We currently use CloudFront at many border locations to serve product images (about half a million) that are dynamically resized in different sizes. Our Cloudfront distribution uses the EC2 php script source code to extract the source image from S3, dynamically converts it based on the specified request criteria (width, height, cropping, etc.) and stream back to Cloudfront, which caches it at the extreme location.
However, a website visitor uploads an uncached image when the first time gets into this rather difficult conversion.
We would like to be able to “pre-cache” our images (using a batch job requesting each image URL) so that end users are not the first to hit an image of a certain size, etc.
Unfortunately, since images are only cached at the Edge Location assigned to the pre-caching service, site visitors using a different Edge location will not receive the cached image and will suffer from heavy script resizing on the source server.
The only solution we came up with where each Edge Location can get an image within a reasonable load time is this:
We have a Cloudfront distribution that points to the source of the EC2 php script. But instead of doing the image conversion described above, the start of the script forwards the request and querystring parameters to another Cloudfront distribution. This distribution has a source EC2 PHP script that performs image conversion. Thus, the image is always cached at the Edge location near our EC2 instance (Ireland), which avoids another transformation when the image is requested from another Edge location.
So, for example, a request in Sweden: hit / image / stream / id / 12345, which does not have caching, so it sends a request to the source, which is an EC2 machine in Ireland. Then, the EC2 "streaming" page is loaded, loading / image / size / id / 12345 from another Cloudfront distribution that ends up in the Irish Edge location, which is also not cached. Then it sends a request to the source, again the same EC2 computer, but to the "size" page, which performs the resizing. After that, both at Edge Location in Sweden and Ireland, the image is cached.

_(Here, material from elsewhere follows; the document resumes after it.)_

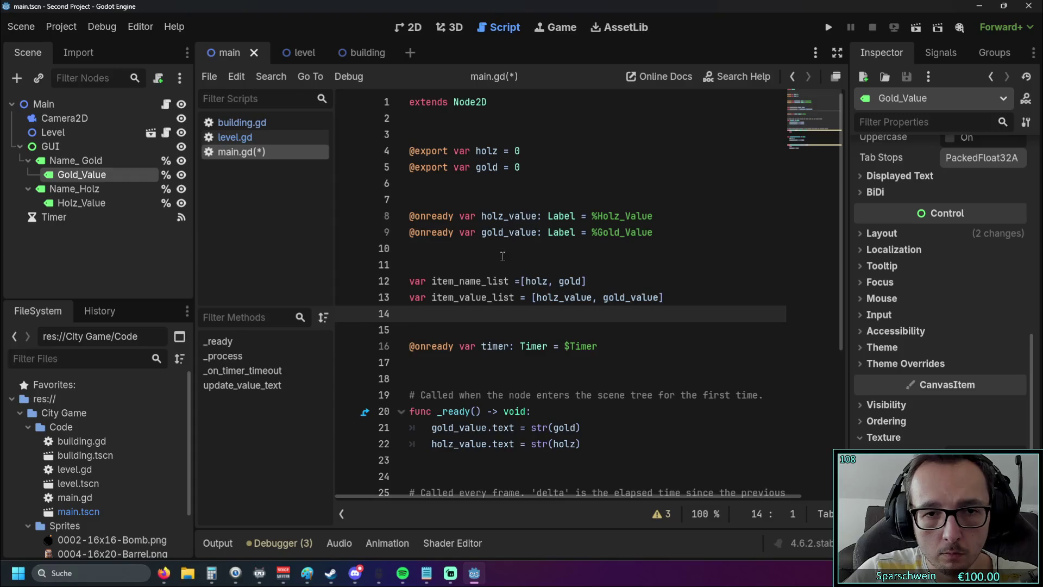
pyautogui.click(523, 281)
pyautogui.click(549, 314)
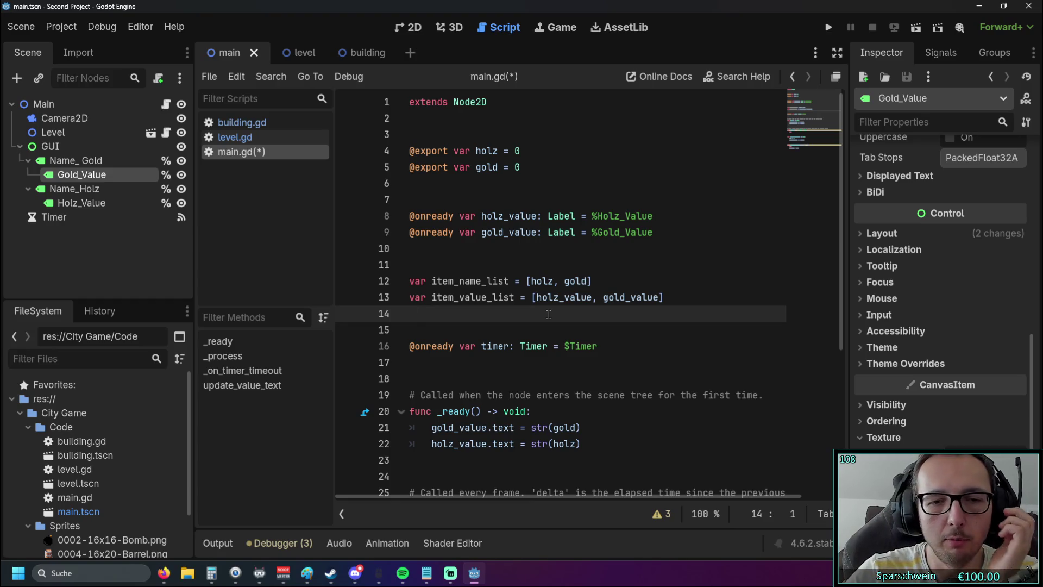
pyautogui.scroll(-5, 548, 314)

Now a request from France is requesting the same image. The French border location does not have caching, so it calls the source, which is the EC2 machine in Ireland, which names the second CF distribution, which again falls into the Irish edge location. This time it has image caching and can immediately return it. Now the French Edge Location also has image caching, but without having to call the page "resize" - just a "streaming" page with a cached image in Ireland.
It also means that our “pre-cached” batch service in Ireland may request Edge Location from the Irish region and pre-cache images before they are requested by our site visitors.
We know that this looks a little absurd, but with the desire we have that the end user should never wait long for the image to be resized, this seems like the only tangible solution.
Have we missed another / better solution? Any comments on the above?